» Stored data:
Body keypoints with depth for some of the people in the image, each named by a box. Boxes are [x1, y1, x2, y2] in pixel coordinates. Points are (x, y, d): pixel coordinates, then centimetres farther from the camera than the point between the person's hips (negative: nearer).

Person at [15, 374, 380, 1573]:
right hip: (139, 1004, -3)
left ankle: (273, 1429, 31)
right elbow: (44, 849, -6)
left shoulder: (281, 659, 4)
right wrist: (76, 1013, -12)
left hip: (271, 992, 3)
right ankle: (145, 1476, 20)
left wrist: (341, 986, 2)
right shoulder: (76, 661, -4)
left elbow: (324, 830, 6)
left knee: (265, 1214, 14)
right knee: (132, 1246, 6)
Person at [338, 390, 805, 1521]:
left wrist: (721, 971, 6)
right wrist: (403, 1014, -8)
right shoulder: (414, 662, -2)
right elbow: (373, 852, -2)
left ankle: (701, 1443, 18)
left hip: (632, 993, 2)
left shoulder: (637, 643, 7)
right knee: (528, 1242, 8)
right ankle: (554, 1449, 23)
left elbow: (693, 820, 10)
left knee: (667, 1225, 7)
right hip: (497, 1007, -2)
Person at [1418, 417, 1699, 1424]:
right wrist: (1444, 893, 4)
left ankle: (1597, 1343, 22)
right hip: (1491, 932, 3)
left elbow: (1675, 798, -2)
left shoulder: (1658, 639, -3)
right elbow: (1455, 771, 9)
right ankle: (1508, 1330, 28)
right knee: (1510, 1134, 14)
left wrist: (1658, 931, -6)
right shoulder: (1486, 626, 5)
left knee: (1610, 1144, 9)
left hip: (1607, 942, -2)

...

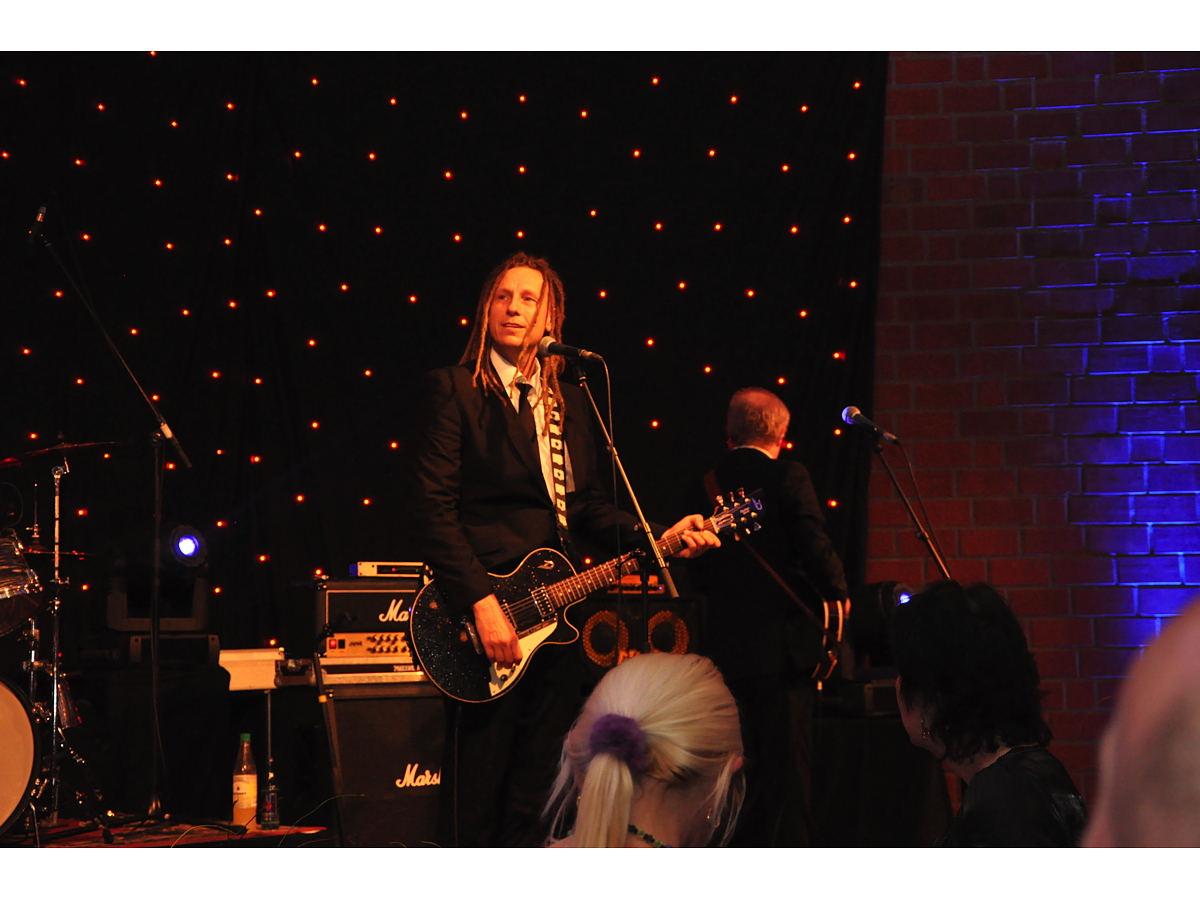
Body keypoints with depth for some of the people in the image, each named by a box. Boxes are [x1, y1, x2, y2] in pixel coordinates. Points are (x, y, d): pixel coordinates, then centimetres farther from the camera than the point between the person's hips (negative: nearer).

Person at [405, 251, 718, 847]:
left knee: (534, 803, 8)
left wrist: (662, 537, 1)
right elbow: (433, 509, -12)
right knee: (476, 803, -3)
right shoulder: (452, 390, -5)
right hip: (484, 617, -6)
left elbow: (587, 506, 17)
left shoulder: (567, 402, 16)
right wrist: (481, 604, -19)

* * *

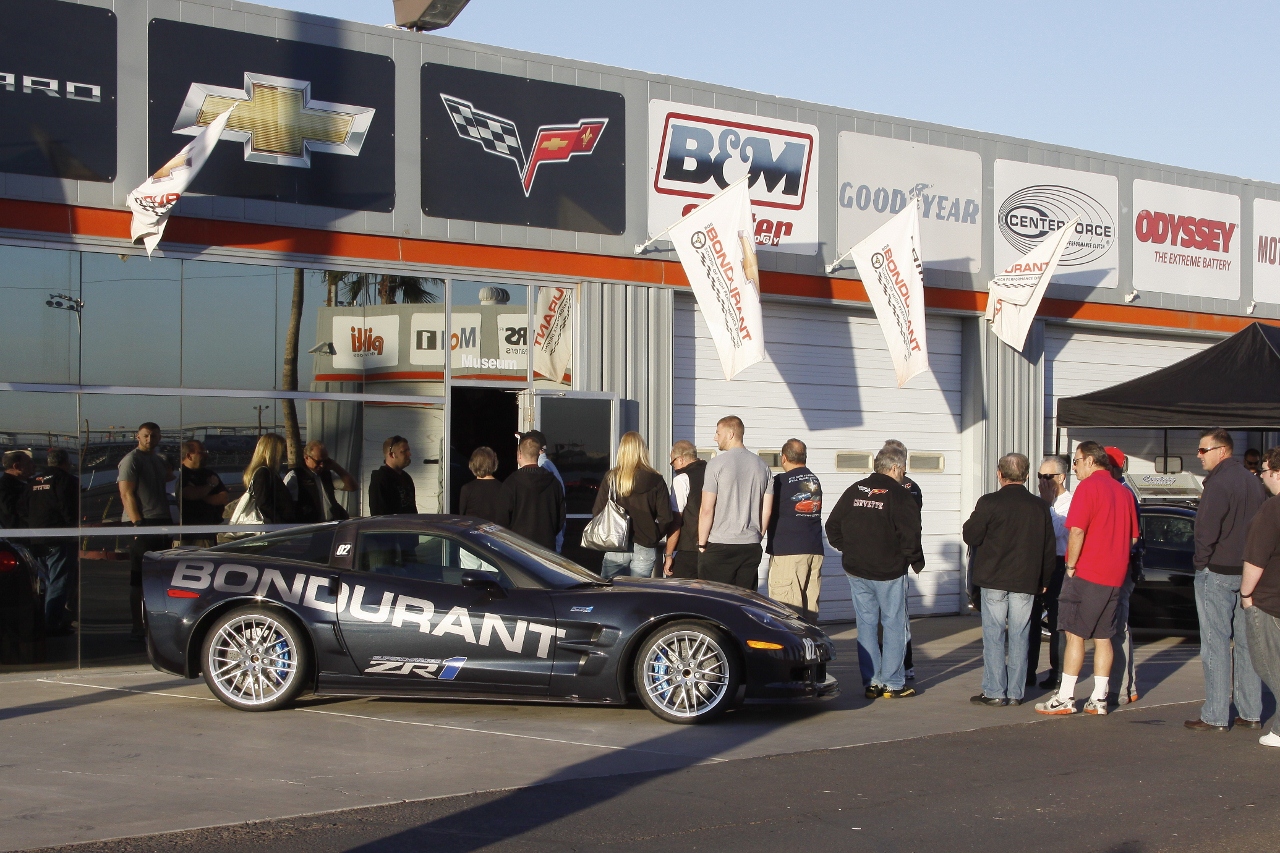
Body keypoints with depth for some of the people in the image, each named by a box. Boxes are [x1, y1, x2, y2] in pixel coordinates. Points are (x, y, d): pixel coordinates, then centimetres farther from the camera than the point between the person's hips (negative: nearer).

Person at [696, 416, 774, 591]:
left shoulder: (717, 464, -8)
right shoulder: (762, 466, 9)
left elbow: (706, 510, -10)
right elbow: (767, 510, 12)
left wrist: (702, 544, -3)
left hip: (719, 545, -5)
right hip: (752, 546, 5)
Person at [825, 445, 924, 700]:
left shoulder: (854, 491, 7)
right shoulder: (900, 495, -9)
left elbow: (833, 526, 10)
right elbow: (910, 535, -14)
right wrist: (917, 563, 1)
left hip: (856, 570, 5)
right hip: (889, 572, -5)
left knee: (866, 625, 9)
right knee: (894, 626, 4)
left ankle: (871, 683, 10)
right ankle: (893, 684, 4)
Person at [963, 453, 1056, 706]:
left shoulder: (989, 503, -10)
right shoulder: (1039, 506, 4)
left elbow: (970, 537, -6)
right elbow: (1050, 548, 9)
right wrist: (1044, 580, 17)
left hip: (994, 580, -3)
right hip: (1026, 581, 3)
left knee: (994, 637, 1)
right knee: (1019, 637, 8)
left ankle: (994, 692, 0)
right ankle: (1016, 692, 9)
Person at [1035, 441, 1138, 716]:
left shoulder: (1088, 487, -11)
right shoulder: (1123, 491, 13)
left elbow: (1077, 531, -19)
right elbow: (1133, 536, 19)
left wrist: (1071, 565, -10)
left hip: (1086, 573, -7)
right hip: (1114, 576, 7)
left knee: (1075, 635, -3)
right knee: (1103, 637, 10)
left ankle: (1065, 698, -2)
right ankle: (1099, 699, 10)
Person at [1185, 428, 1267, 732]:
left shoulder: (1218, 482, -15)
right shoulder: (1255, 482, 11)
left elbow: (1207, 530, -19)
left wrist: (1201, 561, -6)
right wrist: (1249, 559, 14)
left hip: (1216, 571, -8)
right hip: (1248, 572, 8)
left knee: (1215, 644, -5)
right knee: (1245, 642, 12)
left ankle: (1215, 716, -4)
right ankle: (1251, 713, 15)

» Try it:
Once you find the line with "right ankle: (1099, 699, 10)" in the entries above, output it and each line after it up to and including the line with "right ankle: (1251, 713, 15)", and nothing else.

» Solution:
right ankle: (1099, 699, 10)
Person at [1185, 428, 1267, 732]:
left shoulder: (1218, 482, -15)
right shoulder: (1255, 482, 11)
left elbow: (1207, 530, -19)
left wrist: (1201, 561, -6)
right wrist: (1249, 559, 14)
left hip: (1216, 571, -8)
right hip: (1248, 572, 8)
left knee: (1215, 644, -5)
right knee: (1245, 642, 12)
left ankle: (1215, 716, -4)
right ankle: (1251, 713, 15)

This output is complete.